| GIVEN DATA |
........

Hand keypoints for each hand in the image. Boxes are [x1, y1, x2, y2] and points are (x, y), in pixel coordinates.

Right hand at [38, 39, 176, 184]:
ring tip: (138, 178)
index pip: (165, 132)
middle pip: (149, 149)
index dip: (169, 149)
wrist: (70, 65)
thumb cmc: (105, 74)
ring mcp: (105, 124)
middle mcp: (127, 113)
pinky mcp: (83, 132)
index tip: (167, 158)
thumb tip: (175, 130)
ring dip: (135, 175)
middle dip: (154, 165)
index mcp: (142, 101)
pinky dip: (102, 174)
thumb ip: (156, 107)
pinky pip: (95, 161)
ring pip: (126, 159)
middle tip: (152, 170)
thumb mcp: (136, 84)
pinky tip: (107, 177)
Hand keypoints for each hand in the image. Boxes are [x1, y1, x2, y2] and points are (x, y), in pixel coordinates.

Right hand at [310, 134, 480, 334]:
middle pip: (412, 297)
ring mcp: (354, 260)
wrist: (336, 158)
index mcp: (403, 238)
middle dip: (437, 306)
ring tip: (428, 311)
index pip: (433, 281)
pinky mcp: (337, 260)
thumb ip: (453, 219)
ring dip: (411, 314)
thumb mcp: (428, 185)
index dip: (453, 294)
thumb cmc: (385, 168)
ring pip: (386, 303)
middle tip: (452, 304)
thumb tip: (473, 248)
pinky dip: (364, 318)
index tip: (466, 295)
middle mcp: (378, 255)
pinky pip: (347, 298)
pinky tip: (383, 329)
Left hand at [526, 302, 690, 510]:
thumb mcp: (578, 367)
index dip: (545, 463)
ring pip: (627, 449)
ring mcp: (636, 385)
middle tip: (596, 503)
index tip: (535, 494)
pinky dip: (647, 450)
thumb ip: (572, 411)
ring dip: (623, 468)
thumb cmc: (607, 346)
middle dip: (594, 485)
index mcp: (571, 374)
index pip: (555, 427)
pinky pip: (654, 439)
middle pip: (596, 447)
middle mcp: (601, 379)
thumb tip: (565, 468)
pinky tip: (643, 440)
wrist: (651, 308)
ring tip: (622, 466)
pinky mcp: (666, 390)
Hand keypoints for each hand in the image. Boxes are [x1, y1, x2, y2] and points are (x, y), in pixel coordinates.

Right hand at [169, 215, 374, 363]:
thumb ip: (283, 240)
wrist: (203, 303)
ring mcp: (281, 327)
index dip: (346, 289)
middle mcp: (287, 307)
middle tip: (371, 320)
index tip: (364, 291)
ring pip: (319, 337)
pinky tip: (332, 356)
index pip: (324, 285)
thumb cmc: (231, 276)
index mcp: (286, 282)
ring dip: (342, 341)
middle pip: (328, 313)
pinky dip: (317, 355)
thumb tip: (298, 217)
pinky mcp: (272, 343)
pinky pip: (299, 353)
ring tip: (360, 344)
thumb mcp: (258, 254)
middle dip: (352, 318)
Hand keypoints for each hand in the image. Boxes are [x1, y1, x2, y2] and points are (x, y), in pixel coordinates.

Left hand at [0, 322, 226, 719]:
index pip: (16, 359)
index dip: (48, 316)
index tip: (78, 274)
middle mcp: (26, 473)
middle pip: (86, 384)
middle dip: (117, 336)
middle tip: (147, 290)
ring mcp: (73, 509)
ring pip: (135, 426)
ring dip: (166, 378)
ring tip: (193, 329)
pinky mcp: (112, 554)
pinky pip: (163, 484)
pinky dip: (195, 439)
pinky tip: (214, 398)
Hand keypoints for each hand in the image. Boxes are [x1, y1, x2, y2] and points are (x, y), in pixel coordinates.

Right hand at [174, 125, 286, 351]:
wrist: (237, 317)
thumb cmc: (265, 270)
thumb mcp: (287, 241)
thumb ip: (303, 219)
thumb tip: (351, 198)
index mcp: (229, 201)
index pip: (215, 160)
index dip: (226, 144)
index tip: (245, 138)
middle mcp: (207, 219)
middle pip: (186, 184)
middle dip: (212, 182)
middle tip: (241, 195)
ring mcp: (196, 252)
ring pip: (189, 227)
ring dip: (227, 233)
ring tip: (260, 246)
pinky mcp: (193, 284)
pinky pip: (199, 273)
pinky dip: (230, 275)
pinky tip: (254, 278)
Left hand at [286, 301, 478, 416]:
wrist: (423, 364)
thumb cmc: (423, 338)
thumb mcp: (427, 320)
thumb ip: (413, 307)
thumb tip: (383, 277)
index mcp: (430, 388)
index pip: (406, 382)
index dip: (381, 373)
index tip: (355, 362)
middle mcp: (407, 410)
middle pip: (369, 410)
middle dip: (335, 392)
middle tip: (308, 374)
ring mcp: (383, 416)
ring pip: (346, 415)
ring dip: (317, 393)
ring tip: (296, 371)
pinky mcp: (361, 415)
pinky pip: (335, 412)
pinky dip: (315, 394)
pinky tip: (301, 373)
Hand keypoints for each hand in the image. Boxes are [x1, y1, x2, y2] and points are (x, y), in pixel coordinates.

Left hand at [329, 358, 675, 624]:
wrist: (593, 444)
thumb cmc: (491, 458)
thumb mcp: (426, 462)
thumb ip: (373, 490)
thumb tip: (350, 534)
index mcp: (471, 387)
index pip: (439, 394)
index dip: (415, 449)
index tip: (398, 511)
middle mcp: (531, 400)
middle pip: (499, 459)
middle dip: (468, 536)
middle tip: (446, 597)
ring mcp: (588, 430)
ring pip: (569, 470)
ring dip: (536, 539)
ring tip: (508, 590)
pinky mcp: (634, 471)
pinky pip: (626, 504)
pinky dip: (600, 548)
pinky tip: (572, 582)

........

| YOUR TASK |
What is needed is a faithful transcription of every entry.

| EXERCISE OUTPUT |
Hand keypoints for each hand in the image. Boxes are [x1, y1, x2, y2] and points are (x, y), in pixel coordinates.

Right hand at [38, 39, 176, 184]:
ring tip: (138, 178)
index pip: (165, 132)
middle pip: (149, 149)
index dip: (169, 149)
wrist: (70, 65)
thumb cmc: (105, 74)
ring mcp: (105, 124)
middle mcp: (127, 113)
pinky mcp: (83, 132)
index tip: (167, 158)
thumb tip: (175, 130)
ring dip: (135, 175)
middle dip: (154, 165)
index mcp: (142, 101)
pinky dip: (102, 174)
thumb ip: (156, 107)
pinky pip: (95, 161)
ring pip: (126, 159)
middle tip: (152, 170)
thumb mcp: (136, 84)
pinky tip: (107, 177)
Hand keypoints for each hand in the image. Boxes are [x1, y1, x2, y2] and points are (x, y), in pixel coordinates.

Right hand at [310, 134, 480, 334]:
middle pip: (412, 297)
ring mcp: (354, 260)
wrist: (336, 158)
index mcp: (403, 238)
middle dip: (437, 306)
ring tip: (428, 311)
index pip: (433, 281)
pinky mcp: (337, 260)
thumb ip: (453, 219)
ring dip: (411, 314)
thumb mcp: (428, 185)
index dip: (453, 294)
thumb cmc: (385, 168)
ring pip: (386, 303)
middle tip: (452, 304)
thumb tip: (473, 248)
pinky dip: (364, 318)
index tip: (466, 295)
middle mcp: (378, 255)
pinky pip: (347, 298)
pinky tip: (383, 329)
Left hand at [526, 302, 690, 510]:
thumb mcp: (578, 367)
index dip: (545, 463)
ring pip: (627, 449)
ring mcp: (636, 385)
middle tip: (596, 503)
index tip: (535, 494)
pinky dip: (647, 450)
thumb ip: (572, 411)
ring dip: (623, 468)
thumb cmc: (607, 346)
middle dip: (594, 485)
index mcp: (571, 374)
index pip: (555, 427)
pinky pip: (654, 439)
middle pip: (596, 447)
middle mcp: (601, 379)
thumb tip: (565, 468)
pinky tip: (643, 440)
wrist: (651, 308)
ring tip: (622, 466)
pinky mcp: (666, 390)
Hand keypoints for each hand in the image. Boxes are [x1, y1, x2, y2] and points are (x, y), in pixel coordinates.

Right hand at [169, 215, 374, 363]:
thumb ip: (283, 240)
wrist: (203, 303)
ring mcp: (281, 327)
index dip: (346, 289)
middle mcp: (287, 307)
middle tip: (371, 320)
index tip: (364, 291)
ring pip: (319, 337)
pinky tip: (332, 356)
index pip: (324, 285)
thumb cmc: (231, 276)
index mcp: (286, 282)
ring dip: (342, 341)
middle pip: (328, 313)
pinky dip: (317, 355)
thumb tip: (298, 217)
pinky mcp: (272, 343)
pinky pip: (299, 353)
ring tip: (360, 344)
thumb mcp: (258, 254)
middle dip: (352, 318)
Hand keypoints for each hand in the image. Boxes are [x1, y1, x2, y2] and points are (x, y), in pixel coordinates.

Left hand at [0, 322, 226, 719]:
index pip: (16, 359)
index dip: (48, 316)
index tip: (78, 274)
middle mcp: (26, 473)
middle pip: (86, 384)
middle dip: (117, 336)
middle tip: (147, 290)
ring mcp: (73, 509)
ring pip: (135, 426)
ring dip: (166, 378)
ring tip: (193, 329)
pinky mcp: (112, 554)
pinky pip: (163, 484)
pinky dip: (195, 439)
pinky tip: (214, 398)
Hand keypoints for each hand in the image. Boxes are [x1, y1, x2, y2] and points are (x, y), in pixel coordinates.

Right hand at [174, 125, 286, 351]:
wrist: (237, 317)
thumb cmc: (265, 270)
thumb mcp: (287, 241)
thumb ip: (303, 219)
thumb tip: (351, 198)
index mcp: (229, 201)
index pip: (215, 160)
index dip: (226, 144)
index tip: (245, 138)
middle mcp: (207, 219)
middle pip: (186, 184)
middle dip: (212, 182)
middle tip: (241, 195)
ring mcp: (196, 252)
ring pip: (189, 227)
ring dip: (227, 233)
ring tip: (260, 246)
pinky mcp: (193, 284)
pinky pip: (199, 273)
pinky dip: (230, 275)
pinky tip: (254, 278)
Left hand at [286, 301, 478, 416]:
wrist: (423, 364)
thumb cmc: (423, 338)
thumb mcp: (427, 320)
thumb ip: (413, 307)
thumb tip: (383, 277)
index mcp: (430, 388)
index pip: (406, 382)
index dip: (381, 373)
index tip: (355, 362)
middle mcp: (407, 410)
middle pip: (369, 410)
middle dip: (335, 392)
middle tip: (308, 374)
ring mcp: (383, 416)
ring pip: (346, 415)
ring dip: (317, 393)
ring tip: (296, 371)
pinky mcp: (361, 415)
pinky pip: (335, 412)
pinky dip: (315, 394)
pinky tip: (301, 373)
Hand keypoints for each hand in the image. Boxes are [x1, y1, x2, y2] and points are (x, y), in pixel coordinates.

Left hand at [329, 358, 675, 624]:
wrist: (593, 444)
thumb cmc: (491, 458)
thumb mcp: (426, 462)
thumb ip: (373, 490)
thumb tip: (350, 534)
index mcp: (471, 387)
index pip: (439, 394)
index dip: (415, 449)
index tip: (398, 511)
middle mcp: (531, 400)
middle pip: (499, 459)
middle dip: (468, 536)
middle tip: (446, 597)
ring mcp: (588, 430)
ring pip: (569, 470)
ring dip: (536, 539)
ring tip: (508, 590)
pinky mcp: (634, 471)
pinky pip: (626, 504)
pinky dip: (600, 548)
pinky tip: (572, 582)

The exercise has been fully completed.